The One in My Heart

By: Sherry Thomas

Chapter 1




THE LAST THING I EXPECTED on that miserable August evening was a one-night stand. I expected even less that my accidental lover would swoop back into my life, metaphoric guns blazing. Though what really did me in was our subsequent fake relationship, which turned everything upside down even before the nude scandal erupted.

But it all began, for me at least, on the back lanes of Cos Cob, Connecticut.

A shower fell steadily. My hair was plastered to my skull, dripping water down my neck.

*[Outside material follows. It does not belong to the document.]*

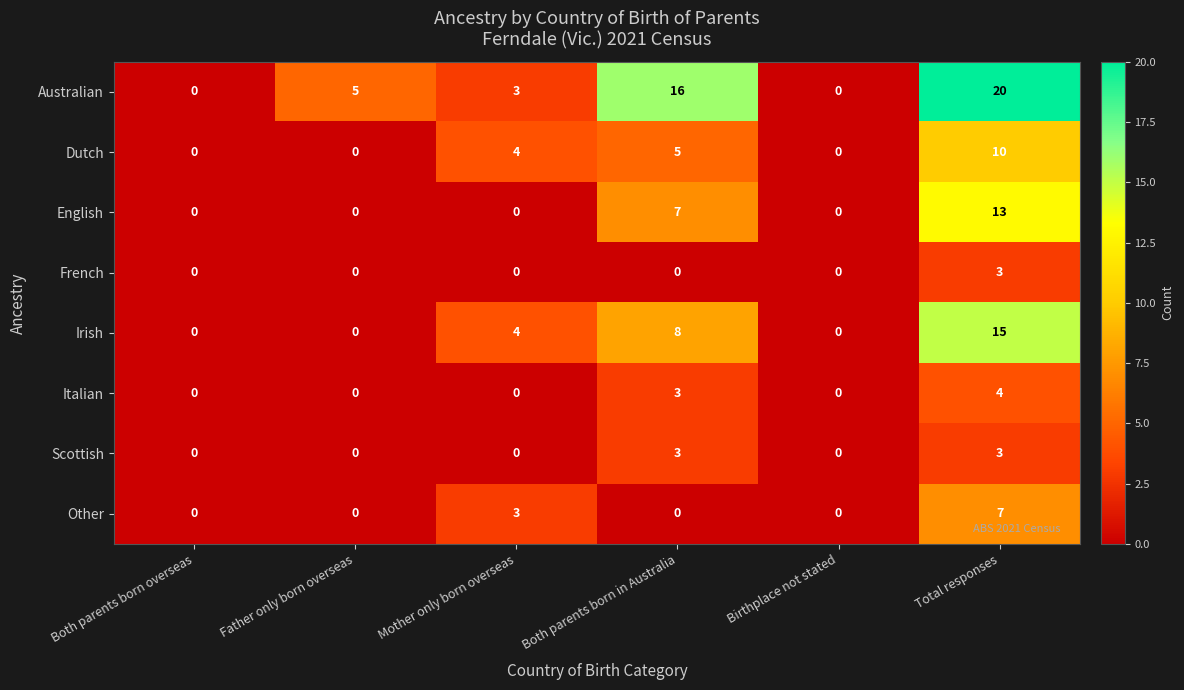

True or false: French has a value of 0 at Both parents born in Australia.

True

My stomach had given up sending polite signals of hunger and was moodily folding in on itself. It must be nearly midnight. Had I eaten anything today? Had I eaten anything at all since I found Zelda four days ago in the grips of a major manic upswing?

A gust blew. I shivered, the chill of my drenched clothes sinking deep beneath my skin. But I kept walking. The lane wound between houses on heavily wooded lots, some hidden behind impenetrable tall hedges, others set apart by low stone walls. Was I tired enough yet? How much farther did I need to go, before I could sink into a dreamless sleep?

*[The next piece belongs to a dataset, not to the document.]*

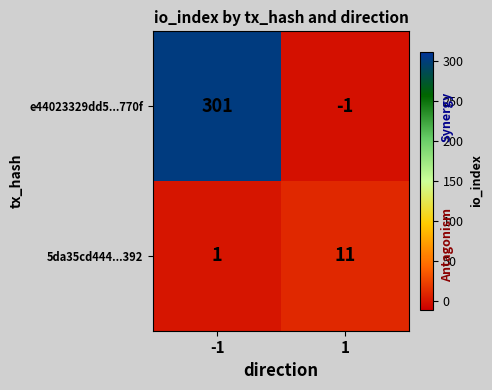

Reading left to right, transcribe all the data shown in this chart.

e44023329dd5...770f: -1=301	1=-1
5da35cd444...392: -1=1	1=11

The bright headlights of an oncoming car startled me. I hurried to the edge of the narrow lane, my tired toes digging into waterlogged and slippery flip-flops.

As it passed, the low-slung, sporty model slowed to a crawl. Probably someone who lived in the area, coming back from a Friday-night party and wondering why a woman was out by herself in this weather, at this time of the night.

Come on. Keep moving. I didn’t want any neighborly concern.

The car stopped, aerodynamic curves gleaming faintly, windows completely dark. It reversed a good fifteen, twenty feet. Now it faced me again, its headlights flooding the rain-slicked asphalt between us.

Alarm jolted me. What if I wasn’t about to deal with neighborly concern? What if…I yanked out my phone, swiped to unlock the screen, and tapped 911.

The driver-side door opened and out came a large umbrella, followed by a man. Instinctively I stepped back—directly into the bulk of a low stone wall. My pulse hammered.

The man straightened, closed the car door, and didn’t move for a few seconds, as if he too had second thoughts about the situation. Or was he merely figuring out the best way to overpower me?

He started toward me. I groped blindly for a weapon, my fingers closing around a loose rock from the top of the wall.

Stop. Stop right now.

He stopped six feet away. His face was in shadows, but against the flood of light from the car he seemed the size of a linebacker. “Evangeline, right?” he asked, his voice low yet clear against the percussion of rain on his umbrella.

I blinked, caught between hope and even greater suspicion. “Yes?”

“I’m Bennett. I took care of Collette Woolworth’s dog for you this week.”

“Oh,” I said, my death grip around the rock unclenching a little.

I was in the neighborhood for the summer because Collette, Zelda’s good friend, was overseas on a work assignment, and needed someone to keep an eye on Biscuit, her rat terrier. When Zelda’s mania swung into high gear and I didn’t want to leave her alone, I’d called a list of emergency contacts Collette had left me. Everyone was out of town except Bennett, who had sounded harried, but had agreed to look after Biscuit.

“Thanks for helping me out,” I added.

“You are welcome,” he answered.

I said nothing else. Had I met him in broad daylight, my gratitude might have been more effusive—in fact, I meant to get him a nice thank-you present. But it was the middle of the night, we were on a deserted lane, and a man who was nice to a dog could still commit a crime of opportunity.

After a moment he turned to look at his car, as if longing for its safety. As if he, rather than me, were the exposed and vulnerable one here.

As he did so, the headlights illuminated enough of his features for recognition to kick me in the chest. His name had meant nothing when I called, but I’d come across him a few times when I was out walking Biscuit. He was usually on a bicycle, though I’d also seen him running, fast and with a beautiful gait.

Once he stopped his bike, pushed his aviators up, and asked me the time. His demeanor was courteous, but not interested. In fact, he seemed wary, as if he suspected that the clock on my phone might be fifteen minutes off.